::: MATERIAL FOR THIS TASK

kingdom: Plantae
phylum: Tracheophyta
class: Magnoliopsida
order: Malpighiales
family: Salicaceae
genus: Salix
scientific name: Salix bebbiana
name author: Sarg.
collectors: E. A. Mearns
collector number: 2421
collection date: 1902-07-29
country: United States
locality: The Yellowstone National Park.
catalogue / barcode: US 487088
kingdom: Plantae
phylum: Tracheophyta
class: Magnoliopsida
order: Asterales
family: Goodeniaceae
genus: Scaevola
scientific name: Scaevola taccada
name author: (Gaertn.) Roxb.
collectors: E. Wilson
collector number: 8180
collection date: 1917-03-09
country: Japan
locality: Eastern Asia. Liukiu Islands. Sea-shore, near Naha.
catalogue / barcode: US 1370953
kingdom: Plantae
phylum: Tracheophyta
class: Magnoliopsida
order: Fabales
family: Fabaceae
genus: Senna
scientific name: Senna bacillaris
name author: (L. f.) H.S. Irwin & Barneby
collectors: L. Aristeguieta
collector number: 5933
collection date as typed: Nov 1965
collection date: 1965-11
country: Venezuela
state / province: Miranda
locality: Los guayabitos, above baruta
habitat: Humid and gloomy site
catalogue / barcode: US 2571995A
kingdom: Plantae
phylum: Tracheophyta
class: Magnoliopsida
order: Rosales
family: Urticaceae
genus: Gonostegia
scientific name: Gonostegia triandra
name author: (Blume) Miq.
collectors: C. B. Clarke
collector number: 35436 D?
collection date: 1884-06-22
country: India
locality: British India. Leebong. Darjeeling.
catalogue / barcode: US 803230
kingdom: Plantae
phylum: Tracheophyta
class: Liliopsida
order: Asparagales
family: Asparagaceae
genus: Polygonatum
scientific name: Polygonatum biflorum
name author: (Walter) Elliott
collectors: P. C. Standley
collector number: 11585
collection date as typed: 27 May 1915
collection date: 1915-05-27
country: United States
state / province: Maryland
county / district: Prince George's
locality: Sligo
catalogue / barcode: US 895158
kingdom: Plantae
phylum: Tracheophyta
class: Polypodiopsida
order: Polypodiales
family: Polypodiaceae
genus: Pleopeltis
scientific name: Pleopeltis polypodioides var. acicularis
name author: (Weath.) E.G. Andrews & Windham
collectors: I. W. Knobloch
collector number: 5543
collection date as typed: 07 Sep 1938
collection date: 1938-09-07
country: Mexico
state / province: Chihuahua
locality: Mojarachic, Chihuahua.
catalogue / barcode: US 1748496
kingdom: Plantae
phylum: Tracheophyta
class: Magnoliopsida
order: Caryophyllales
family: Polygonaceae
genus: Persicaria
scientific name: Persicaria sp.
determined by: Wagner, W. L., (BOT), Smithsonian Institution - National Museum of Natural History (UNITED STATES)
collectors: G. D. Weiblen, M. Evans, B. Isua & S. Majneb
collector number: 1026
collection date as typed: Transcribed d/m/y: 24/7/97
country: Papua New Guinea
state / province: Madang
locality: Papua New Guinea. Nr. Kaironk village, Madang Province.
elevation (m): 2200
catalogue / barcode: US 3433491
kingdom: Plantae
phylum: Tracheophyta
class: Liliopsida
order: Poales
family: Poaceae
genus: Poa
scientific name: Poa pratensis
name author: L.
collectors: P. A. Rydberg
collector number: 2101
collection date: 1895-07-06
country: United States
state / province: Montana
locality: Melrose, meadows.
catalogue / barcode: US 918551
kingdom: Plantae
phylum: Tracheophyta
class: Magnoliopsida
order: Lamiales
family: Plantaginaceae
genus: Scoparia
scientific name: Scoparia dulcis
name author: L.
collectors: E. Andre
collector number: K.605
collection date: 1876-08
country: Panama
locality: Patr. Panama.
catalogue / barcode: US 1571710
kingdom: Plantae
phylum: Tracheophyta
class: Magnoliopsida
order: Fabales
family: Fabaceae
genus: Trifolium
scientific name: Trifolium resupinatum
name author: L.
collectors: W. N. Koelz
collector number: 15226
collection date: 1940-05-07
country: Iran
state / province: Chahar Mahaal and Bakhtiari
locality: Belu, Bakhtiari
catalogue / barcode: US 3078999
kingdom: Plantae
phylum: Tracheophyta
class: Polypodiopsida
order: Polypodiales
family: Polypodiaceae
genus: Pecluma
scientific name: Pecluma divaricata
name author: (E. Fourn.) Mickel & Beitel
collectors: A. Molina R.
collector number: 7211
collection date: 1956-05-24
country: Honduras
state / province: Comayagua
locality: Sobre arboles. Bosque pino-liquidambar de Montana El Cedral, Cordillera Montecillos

::::::

**YOUR INSTRUCTIONS**
Please recast all the entries above as a Markdown table with the columns "Row" and "Line," numbering each line in order and leaving out any blank lines.

**TASK RESPONSE**
| Row | Line |
|---|---|
| 1 | kingdom: Plantae |
| 2 | phylum: Tracheophyta |
| 3 | class: Magnoliopsida |
| 4 | order: Malpighiales |
| 5 | family: Salicaceae |
| 6 | genus: Salix |
| 7 | scientific name: Salix bebbiana |
| 8 | name author: Sarg. |
| 9 | collectors: E. A. Mearns |
| 10 | collector number: 2421 |
| 11 | collection date: 1902-07-29 |
| 12 | country: United States |
| 13 | locality: The Yellowstone National Park. |
| 14 | catalogue / barcode: US 487088 |
| 15 | kingdom: Plantae |
| 16 | phylum: Tracheophyta |
| 17 | class: Magnoliopsida |
| 18 | order: Asterales |
| 19 | family: Goodeniaceae |
| 20 | genus: Scaevola |
| 21 | scientific name: Scaevola taccada |
| 22 | name author: (Gaertn.) Roxb. |
| 23 | collectors: E. Wilson |
| 24 | collector number: 8180 |
| 25 | collection date: 1917-03-09 |
| 26 | country: Japan |
| 27 | locality: Eastern Asia. Liukiu Islands. Sea-shore, near Naha. |
| 28 | catalogue / barcode: US 1370953 |
| 29 | kingdom: Plantae |
| 30 | phylum: Tracheophyta |
| 31 | class: Magnoliopsida |
| 32 | order: Fabales |
| 33 | family: Fabaceae |
| 34 | genus: Senna |
| 35 | scientific name: Senna bacillaris |
| 36 | name author: (L. f.) H.S. Irwin & Barneby |
| 37 | collectors: L. Aristeguieta |
| 38 | collector number: 5933 |
| 39 | collection date as typed: Nov 1965 |
| 40 | collection date: 1965-11 |
| 41 | country: Venezuela |
| 42 | state / province: Miranda |
| 43 | locality: Los guayabitos, above baruta |
| 44 | habitat: Humid and gloomy site |
| 45 | catalogue / barcode: US 2571995A |
| 46 | kingdom: Plantae |
| 47 | phylum: Tracheophyta |
| 48 | class: Magnoliopsida |
| 49 | order: Rosales |
| 50 | family: Urticaceae |
| 51 | genus: Gonostegia |
| 52 | scientific name: Gonostegia triandra |
| 53 | name author: (Blume) Miq. |
| 54 | collectors: C. B. Clarke |
| 55 | collector number: 35436 D? |
| 56 | collection date: 1884-06-22 |
| 57 | country: India |
| 58 | locality: British India. Leebong. Darjeeling. |
| 59 | catalogue / barcode: US 803230 |
| 60 | kingdom: Plantae |
| 61 | phylum: Tracheophyta |
| 62 | class: Liliopsida |
| 63 | order: Asparagales |
| 64 | family: Asparagaceae |
| 65 | genus: Polygonatum |
| 66 | scientific name: Polygonatum biflorum |
| 67 | name author: (Walter) Elliott |
| 68 | collectors: P. C. Standley |
| 69 | collector number: 11585 |
| 70 | collection date as typed: 27 May 1915 |
| 71 | collection date: 1915-05-27 |
| 72 | country: United States |
| 73 | state / province: Maryland |
| 74 | county / district: Prince George's |
| 75 | locality: Sligo |
| 76 | catalogue / barcode: US 895158 |
| 77 | kingdom: Plantae |
| 78 | phylum: Tracheophyta |
| 79 | class: Polypodiopsida |
| 80 | order: Polypodiales |
| 81 | family: Polypodiaceae |
| 82 | genus: Pleopeltis |
| 83 | scientific name: Pleopeltis polypodioides var. acicularis |
| 84 | name author: (Weath.) E.G. Andrews & Windham |
| 85 | collectors: I. W. Knobloch |
| 86 | collector number: 5543 |
| 87 | collection date as typed: 07 Sep 1938 |
| 88 | collection date: 1938-09-07 |
| 89 | country: Mexico |
| 90 | state / province: Chihuahua |
| 91 | locality: Mojarachic, Chihuahua. |
| 92 | catalogue / barcode: US 1748496 |
| 93 | kingdom: Plantae |
| 94 | phylum: Tracheophyta |
| 95 | class: Magnoliopsida |
| 96 | order: Caryophyllales |
| 97 | family: Polygonaceae |
| 98 | genus: Persicaria |
| 99 | scientific name: Persicaria sp. |
| 100 | determined by: Wagner, W. L., (BOT), Smithsonian Institution - National Museum of Natural History (UNITED STATES) |
| 101 | collectors: G. D. Weiblen, M. Evans, B. Isua & S. Majneb |
| 102 | collector number: 1026 |
| 103 | collection date as typed: Transcribed d/m/y: 24/7/97 |
| 104 | country: Papua New Guinea |
| 105 | state / province: Madang |
| 106 | locality: Papua New Guinea. Nr. Kaironk village, Madang Province. |
| 107 | elevation (m): 2200 |
| 108 | catalogue / barcode: US 3433491 |
| 109 | kingdom: Plantae |
| 110 | phylum: Tracheophyta |
| 111 | class: Liliopsida |
| 112 | order: Poales |
| 113 | family: Poaceae |
| 114 | genus: Poa |
| 115 | scientific name: Poa pratensis |
| 116 | name author: L. |
| 117 | collectors: P. A. Rydberg |
| 118 | collector number: 2101 |
| 119 | collection date: 1895-07-06 |
| 120 | country: United States |
| 121 | state / province: Montana |
| 122 | locality: Melrose, meadows. |
| 123 | catalogue / barcode: US 918551 |
| 124 | kingdom: Plantae |
| 125 | phylum: Tracheophyta |
| 126 | class: Magnoliopsida |
| 127 | order: Lamiales |
| 128 | family: Plantaginaceae |
| 129 | genus: Scoparia |
| 130 | scientific name: Scoparia dulcis |
| 131 | name author: L. |
| 132 | collectors: E. Andre |
| 133 | collector number: K.605 |
| 134 | collection date: 1876-08 |
| 135 | country: Panama |
| 136 | locality: Patr. Panama. |
| 137 | catalogue / barcode: US 1571710 |
| 138 | kingdom: Plantae |
| 139 | phylum: Tracheophyta |
| 140 | class: Magnoliopsida |
| 141 | order: Fabales |
| 142 | family: Fabaceae |
| 143 | genus: Trifolium |
| 144 | scientific name: Trifolium resupinatum |
| 145 | name author: L. |
| 146 | collectors: W. N. Koelz |
| 147 | collector number: 15226 |
| 148 | collection date: 1940-05-07 |
| 149 | country: Iran |
| 150 | state / province: Chahar Mahaal and Bakhtiari |
| 151 | locality: Belu, Bakhtiari |
| 152 | catalogue / barcode: US 3078999 |
| 153 | kingdom: Plantae |
| 154 | phylum: Tracheophyta |
| 155 | class: Polypodiopsida |
| 156 | order: Polypodiales |
| 157 | family: Polypodiaceae |
| 158 | genus: Pecluma |
| 159 | scientific name: Pecluma divaricata |
| 160 | name author: (E. Fourn.) Mickel & Beitel |
| 161 | collectors: A. Molina R. |
| 162 | collector number: 7211 |
| 163 | collection date: 1956-05-24 |
| 164 | country: Honduras |
| 165 | state / province: Comayagua |
| 166 | locality: Sobre arboles. Bosque pino-liquidambar de Montana El Cedral, Cordillera Montecillos |